Carlos Chagas
Dos 81 senadores, 41 assinaram manifesto pregando o afastamento de José Sarney da presidência do Senado. Mais da metade. Por conta dessas assinaturas, infere-se a iminência da saída do ex-presidente da República da cadeira que ocupa? Nem pensar.
Ainda que mais senadores decidam incorporar-se ao grupo, só por milagre o documento produzirá efeito. Para o plenário afastar seu presidente é necessário um processo oriundo do Conselho de Ética, que por sua vez tenha votado, antes, a existência de quebra do decoro parlamentar por parte dele. Coisa que jamais acontecerá sob a atual constituição do Conselho, onde os partidários de Sarney são maioria.

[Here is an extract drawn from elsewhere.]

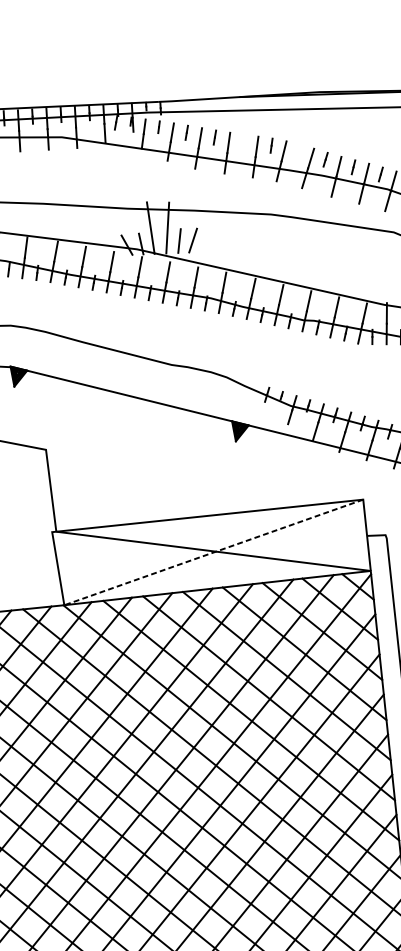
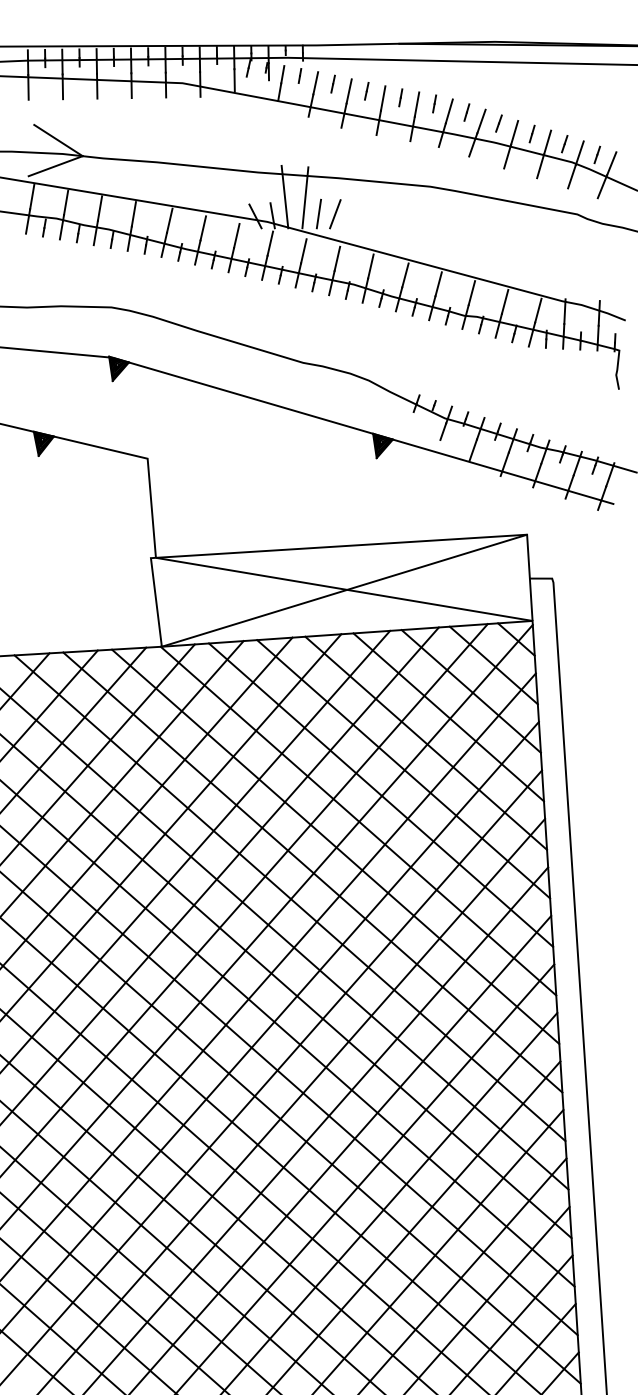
line: (243, 141) -> (400, 97), added
line: (298, 151) -> (466, 112), added
line: (213, 552) -> (344, 590), dashed -> solid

Para que, então, elaborou-se o referido manifesto? Apenas para jogo de cena. Para que seus subscritores, ano que vem, nas campanhas eleitorais, possam mostrar em praça pública esse posicionamento de mentirinha, eximindo-se da rejeição popular.
Sendo o Brasil o país das possibilidades impossíveis, não seria surpresa se o próprio Sarney assinasse o manifesto. Como não disputará eleições em 2010, torna-se inócua essa iniciativa fantástica. Mas os fatos continuam os mesmos: senadores pedem aquilo que não podem e não querem alcançar. Jogam para a platéia numa pantomima digna do picadeiro de algum circo.
Prestidigitação
Exagerou o presidente José Sarney diante de políticos do Amapá ao atribuir a campanha contra ele à estratégia dos que querem atacar o presidente Lula. A blitz ainda recaindo sobre seus ombros seria gerada pelas oposições e por parte da imprensa com a finalidade de enfraquecer o presidente Lula na sucessão do ano que vem.
Não se emitem juízos de valor a respeito das denúncias contra o ex-presidente da República, ao menos enquanto. Ele tem sido denunciado, mas não julgado. Provavelmente não será. Mesmo assim, de vez em quando escorrega, como em seu encontro com correligionários. Afinal, trata-se de cabo eleitoral de Dilma Rousseff? Onde a candidatura da chefe da Casa Civil sairá prejudicada por acusações ao comportamento do presidente do Senado?
Enfraquecidos estarão o presidente Lula e a candidata na hipótese de Marina Silva e Ciro Gomes se lançarem. Ou se as pesquisas eleitorais não revelarem crescimento nos percentuais de preferência para Dilma. Como o próprio primeiro-companheiro já declarou, as questões do Senado resolvem-se no Senado.
Faz-de-conta
Pelo menos uma reforma de vulto poderia ser adotada de imediato pelo Senado, na tentativa de refluir a péssima imagem da instituição junto à opinião pública. Bastaria colocar em votação no plenário projeto de lei já aprovado nas comissões, acabando com o voto secreto em todas as decisões da casa. Trata-se de mudança fundamental, capaz de levar transparência aos trabalhos parlamentares. E de evitar malandragens tão comuns, de senadores declararem uma coisa nos microfones e digitarem teclas opostas, na hora da votação. Seria um bom começo nesse anunciado objetivo de recuperação do Congresso.
Se a moda pega…
Uma vez mais o MST ministra aulas de como não se fazer política. Concentrações monumentais, passeatas, comícios e sucedâneos são fundamentais para a luta pela reforma agrária. Nada contra. Essas manifestações demonstram a potência do movimento, uma das poucas novidades surgidas no país depois da redemocratização.
O que não dá para aceitar são as invasões de prédios públicos, como esta semana, em Brasília, no ministério da Fazenda. Ocuparam andares, acamparam nos saguões e até subiram nas marquises, abanando bandeiras e gritando slogans, impedindo funcionários de chegar às salas de trabalho. Foi violência mesmo, ainda que o cauteloso comportamento da polícia tivesse evitado conseqüências desastrosas.
Se for adotada a força como instrumento de realização de objetivos políticos, logo estaremos retroagindo aos tempos da ditadura. Já imaginaram pilotos da FAB invadindo o ministério da Defesa para exigir mais objetividade na compra dos novos aviões de caça? Ou universitários acampando no gabinete do ministro da Educação, impondo soluções no problema das quotas para minorias?